[[ Dataset content, beginning ]]

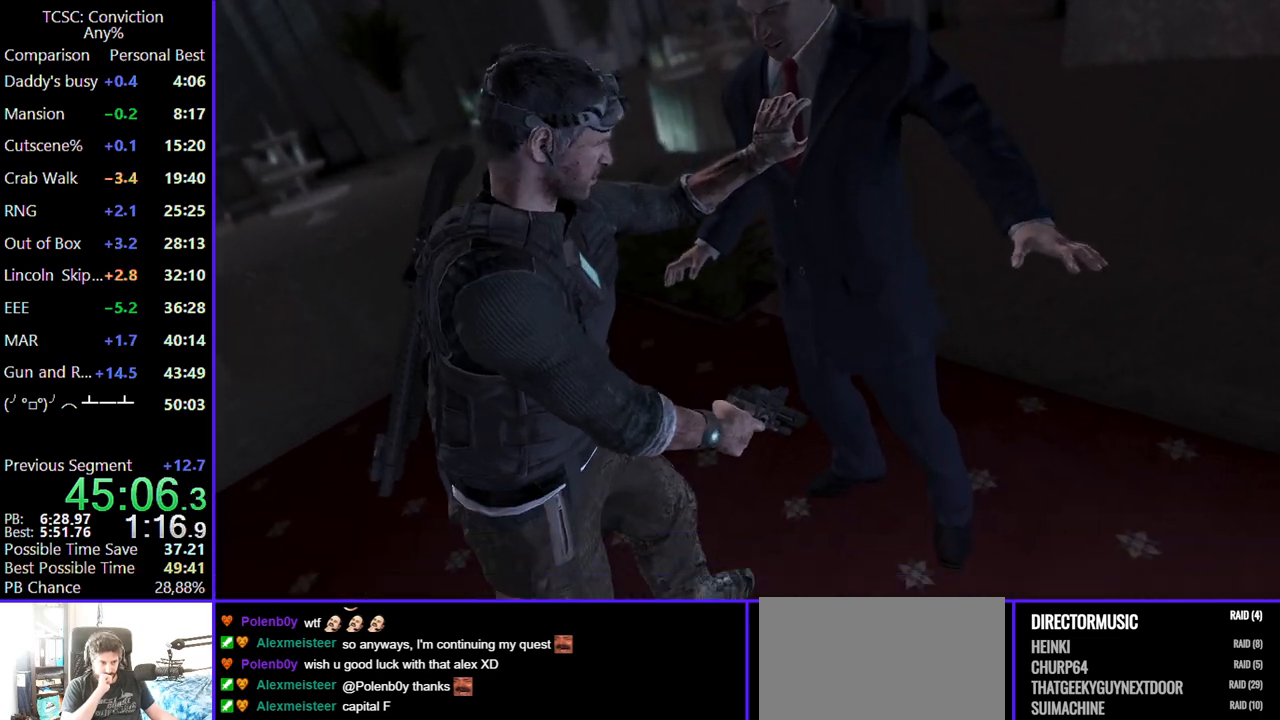
{"keys": [], "mouse": [], "events": []}
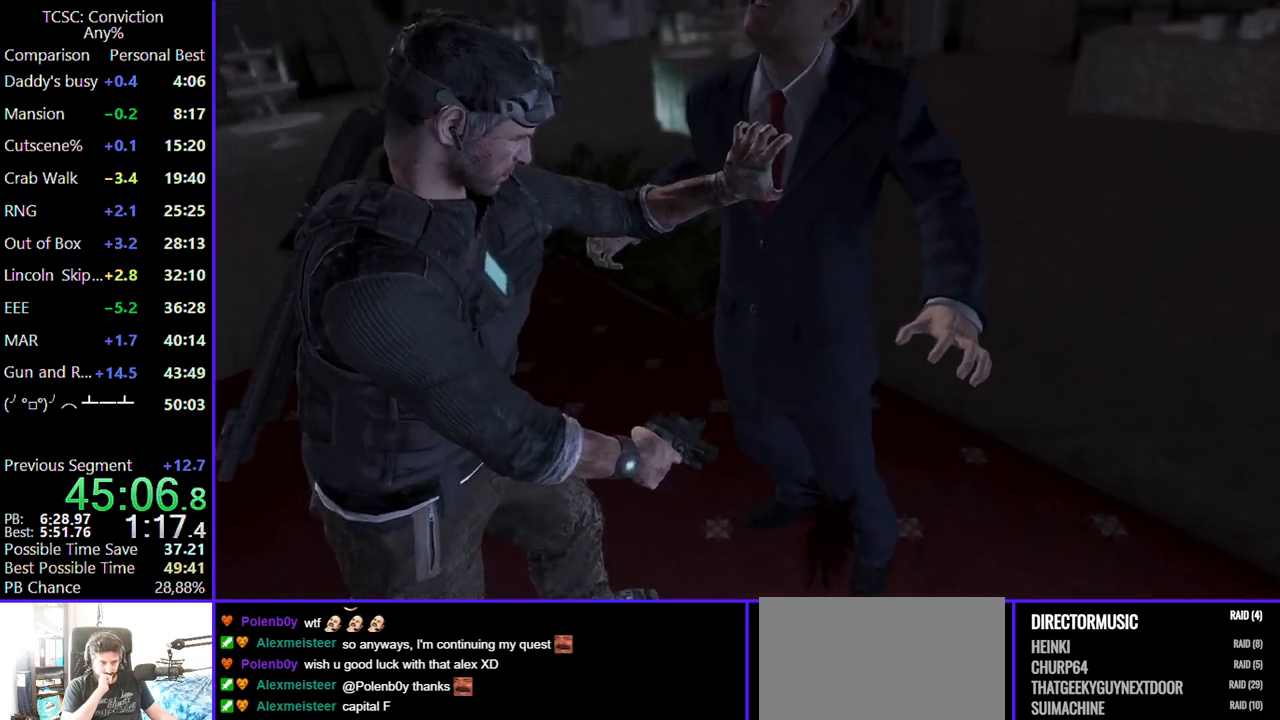
{"keys": ["s"], "mouse": [], "events": [[500, "s", "down"]]}
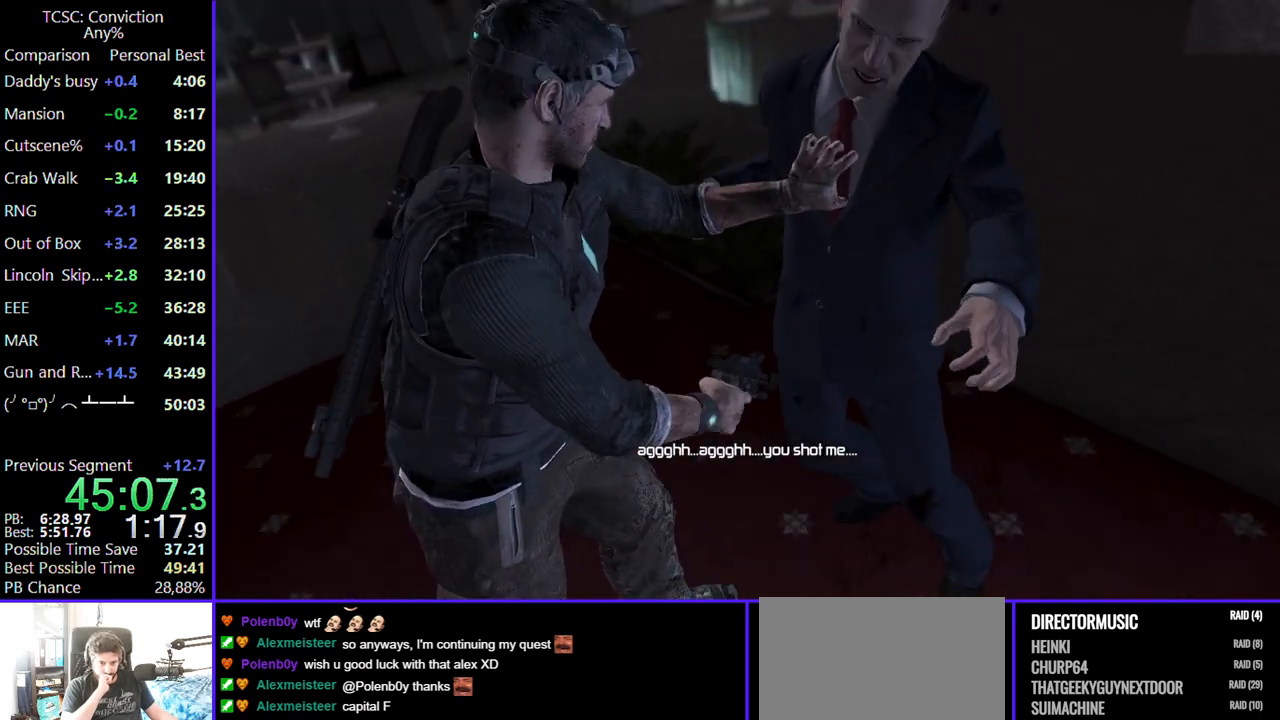
{"keys": ["d", "s"], "mouse": [], "events": [[100, "d", "down"]]}
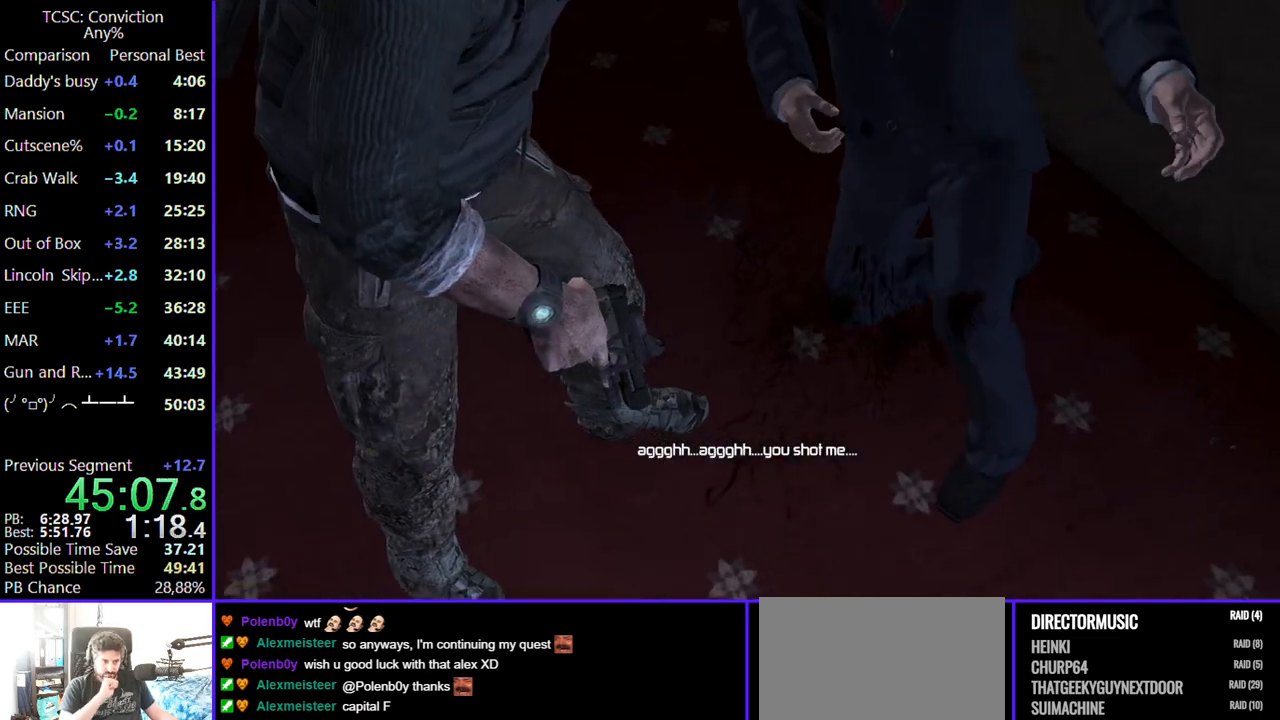
{"keys": ["d", "s"], "mouse": [], "events": []}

[[ Dataset content, end ]]

Print the listing exactly. No pictures belong in the copy.

{"keys": [], "mouse": [], "events": []}
{"keys": ["s"], "mouse": [], "events": [[500, "s", "down"]]}
{"keys": ["d", "s"], "mouse": [], "events": [[100, "d", "down"]]}
{"keys": ["d", "s"], "mouse": [], "events": []}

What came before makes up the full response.